• _INSTRUCTIONS FOR THE TASK_
Beginning at the line that holds "pyautogui.scroll(2, 410, 255)", restate each line exactly through the final line of the records. Include both of those lines.

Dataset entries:
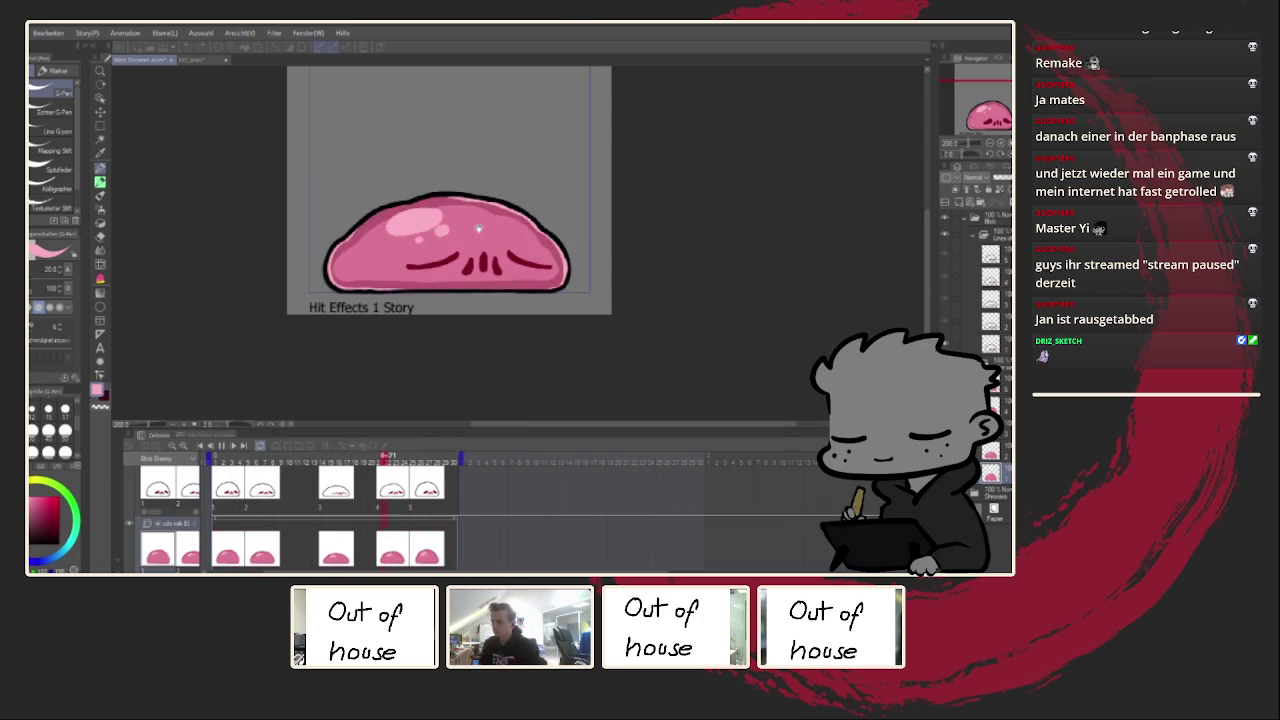
# Step: Stop playback and try out dark strokes on the blob's face, undoing them
pyautogui.click(222, 445)
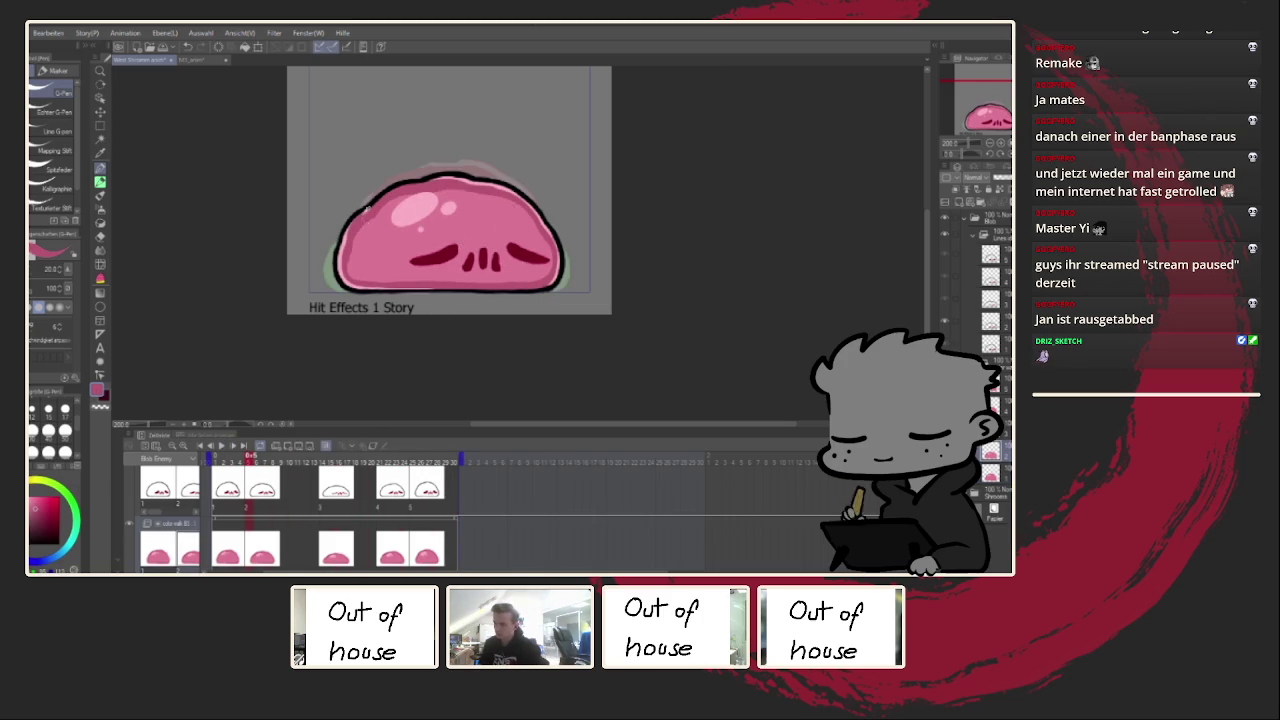
pyautogui.scroll(2, 410, 255)
pyautogui.moveTo(504, 262); pyautogui.dragTo(590, 270)
pyautogui.press('ctrl+z')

• _RESPONSE TO THE TASK_
pyautogui.scroll(2, 410, 255)
pyautogui.moveTo(504, 262); pyautogui.dragTo(590, 270)
pyautogui.press('ctrl+z')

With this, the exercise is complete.